▸ Teks Bacaan:
++++++
MONITOR, Jakarta – Sepanjang tahun 2019, kasus kekerasan terhadap anak di lingkungan sekolah jumlahnya meningkat. KPAI menerima pengaduan kasus kekerasan fisik dan psikis sebanyak 153 kasus, yang terdiri dari anak korban kebijakan, anak korban kekerasan fisik dan bullying.
Dari jumlah tersebut, KPAI berhasil menyelesaikan kasusnya dengan jalur mediasi sebanyak 19 kasus (13%), melalui rujukan ke pihak terkait 16 kasus (10%), melalui rapat koordinasi nasional di Jakarta sebanyak 95 kasus (62%), dan 15% diselesaikan melalui pengawasan langsung ke lokasi dan penyelesaian melalui rapat koordinasi dengan Pemerintah Provinsi, Pemerintah Daerah dan Organisasi Perangkat Daerah (OPD) terkait sebanyak 23 kasus kekerasan fisik di lembaga pendidikan.
Berikut ini, MONITOR melansir fakta-fakta dalam kasus kekerasan fisik sepanjang tahun 2019.
Pertama, Kekerasan Fisik menurut jenjang Pendidikan
Kekerasan fisik dan bullying tersebut 39% terjadi dijenjang SD/MI, 22% terjadi di jenjang SMP/sederajat, dan 39% terjadi di jenjang SMA/SMK/MA. Adapun jumlah siswa yang menjadi korban kekerasan fisik dan bullying mencapai 171 anak; sedangkan guru korban kekerasan ada 5 orang.
++++++
(Entri tersimpan)
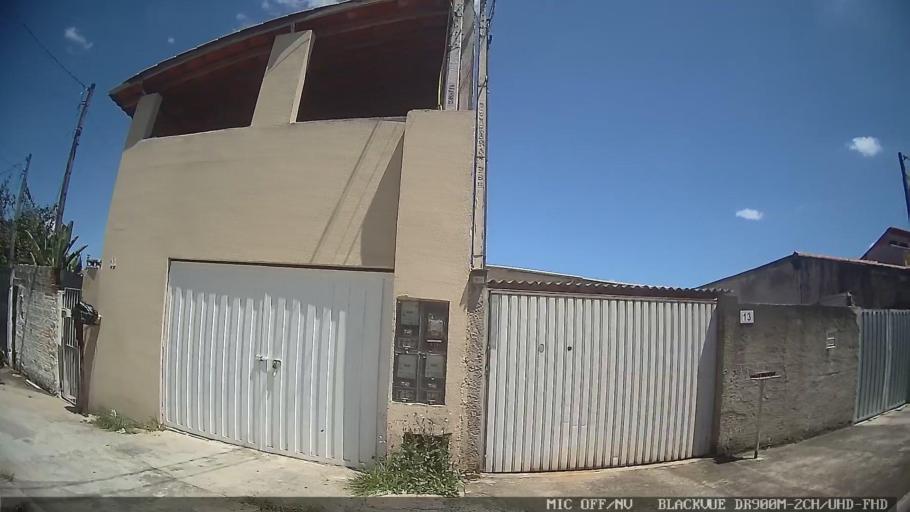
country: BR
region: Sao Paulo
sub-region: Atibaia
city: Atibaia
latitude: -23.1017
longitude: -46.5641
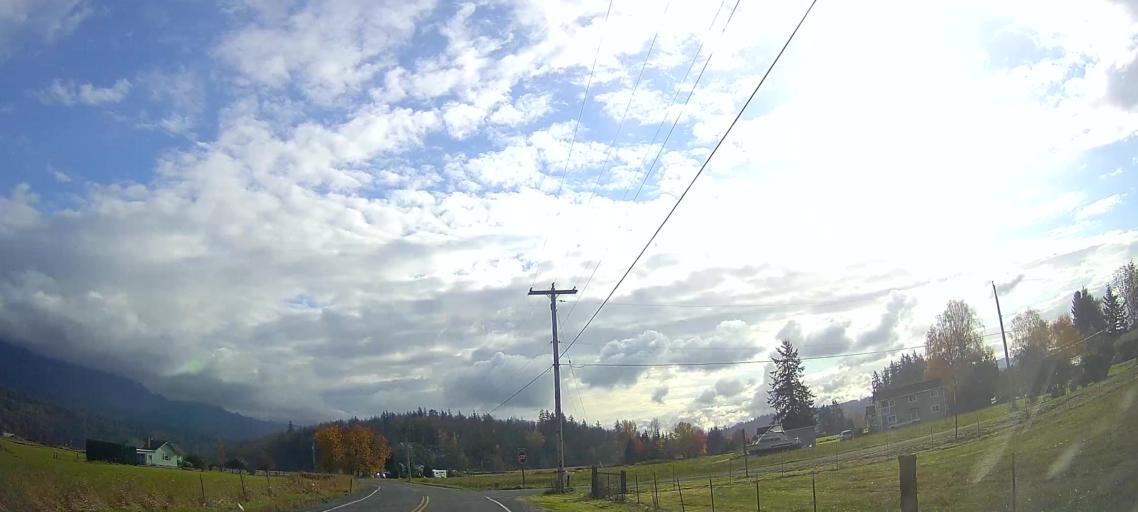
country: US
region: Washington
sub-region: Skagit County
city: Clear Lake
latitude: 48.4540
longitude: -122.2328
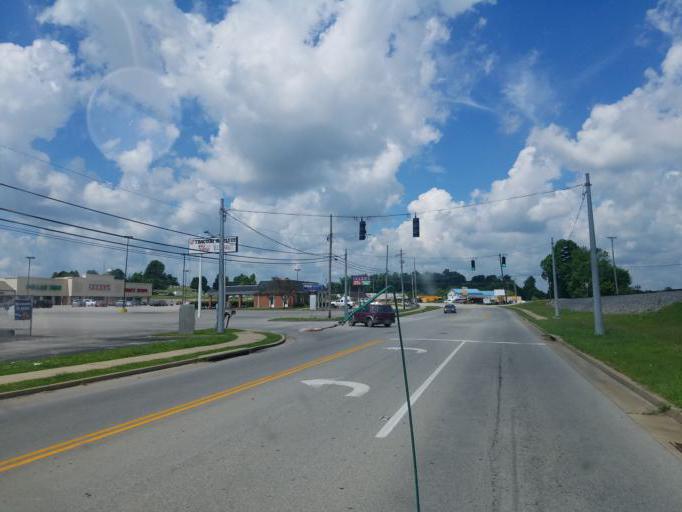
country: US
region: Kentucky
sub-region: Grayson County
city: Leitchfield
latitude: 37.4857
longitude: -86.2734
++++++
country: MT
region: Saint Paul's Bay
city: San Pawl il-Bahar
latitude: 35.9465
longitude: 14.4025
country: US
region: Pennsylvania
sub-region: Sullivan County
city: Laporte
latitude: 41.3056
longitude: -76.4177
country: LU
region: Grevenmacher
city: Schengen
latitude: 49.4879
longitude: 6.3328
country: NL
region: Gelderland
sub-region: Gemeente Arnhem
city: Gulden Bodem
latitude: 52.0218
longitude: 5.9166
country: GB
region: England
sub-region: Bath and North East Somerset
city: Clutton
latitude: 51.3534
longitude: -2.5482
++++++
▸ Tugas:
Salin ulang seluruh teks tentang kekerasan terhadap anak di lingkungan sekolah, kata demi kata dan tanpa perubahan.

▸ Jawaban Latihan:
MONITOR, Jakarta – Sepanjang tahun 2019, kasus kekerasan terhadap anak di lingkungan sekolah jumlahnya meningkat. KPAI menerima pengaduan kasus kekerasan fisik dan psikis sebanyak 153 kasus, yang terdiri dari anak korban kebijakan, anak korban kekerasan fisik dan bullying.
Dari jumlah tersebut, KPAI berhasil menyelesaikan kasusnya dengan jalur mediasi sebanyak 19 kasus (13%), melalui rujukan ke pihak terkait 16 kasus (10%), melalui rapat koordinasi nasional di Jakarta sebanyak 95 kasus (62%), dan 15% diselesaikan melalui pengawasan langsung ke lokasi dan penyelesaian melalui rapat koordinasi dengan Pemerintah Provinsi, Pemerintah Daerah dan Organisasi Perangkat Daerah (OPD) terkait sebanyak 23 kasus kekerasan fisik di lembaga pendidikan.
Berikut ini, MONITOR melansir fakta-fakta dalam kasus kekerasan fisik sepanjang tahun 2019.
Pertama, Kekerasan Fisik menurut jenjang Pendidikan
Kekerasan fisik dan bullying tersebut 39% terjadi dijenjang SD/MI, 22% terjadi di jenjang SMP/sederajat, dan 39% terjadi di jenjang SMA/SMK/MA. Adapun jumlah siswa yang menjadi korban kekerasan fisik dan bullying mencapai 171 anak; sedangkan guru korban kekerasan ada 5 orang.